The $97.6 million shortfall is driven mostly by state budget woes, rising personnel costs, legacy debt service and increased capital equipment spending.

At the time the preliminary estimates were released, Preckwinkle said no new tax hikes were under consideration and that she remained committed to a three-year pledge made last year not to raise taxes. That pledge was made after the county adopted the soda tax and increased its sales tax to boost pension funding. The lawsuit could throw a wrench in those plans.

The county has two bond sales in the works.

An up to $165 million issue of sales tax backed bonds to pay down general obligation bonds, a revolving facility, and fund the new central campus health center is planned for next month.

Citi is running the books with Cabrera Capital Markets LLC and Siebert Cisneros Shank & Co. LLC as co-seniors. PFM Financial Advisors LLC and Acacia Financial Group Inc. are advising the county and Foley & Lardner LLP and Chico &Nunes PC are co-bond counsel.

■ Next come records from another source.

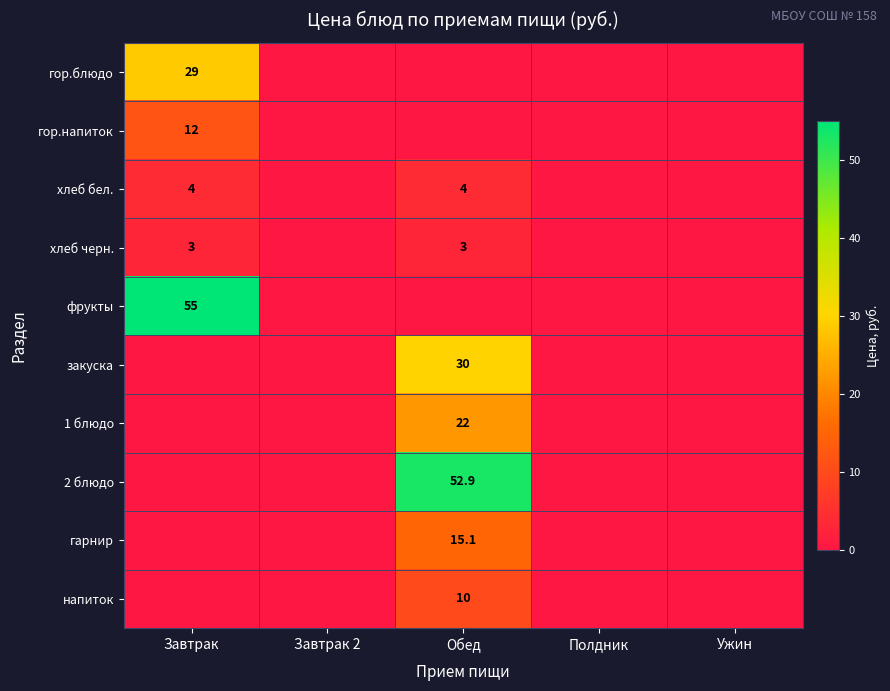

Which category has the highest value across all series?

Завтрак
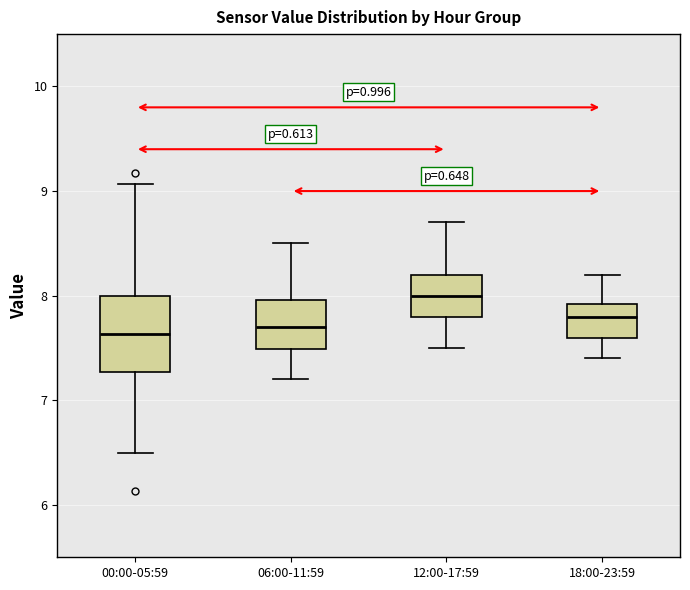

Which box's median line is the highest?

12:00-17:59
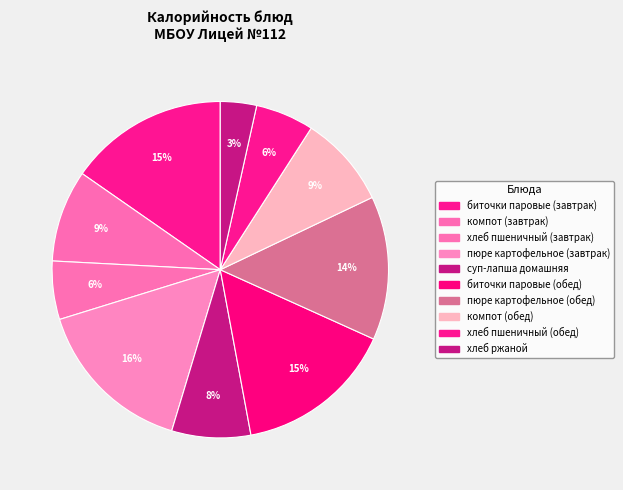

Does суп-лапша домашняя account for over 50% of the chart?

No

The county is also planning an up to $105 million general obligation refunding in September for savings. Loop Capital Markets LLC has the books with PNC Capital Markets LLC and William Blair & Co. LLC as co-seniors. Columbia Capital Management LLC and Phoenix Capital Partners LLC are advising the county. Chapman and Cutler LLP and Reyes Kurson, Ltd. are co-bond counsel.

The county's general obligation bonds are rated A2 by Moody's Investors Service, AA-minus by S&P Global Services, and A-plus by Fitch Ratings. Ahead of a refunding last year, Moody's and Fitch revised the county's outlook to stable from negative while S&P downgraded it one notch. S&P assigns a stable outlook.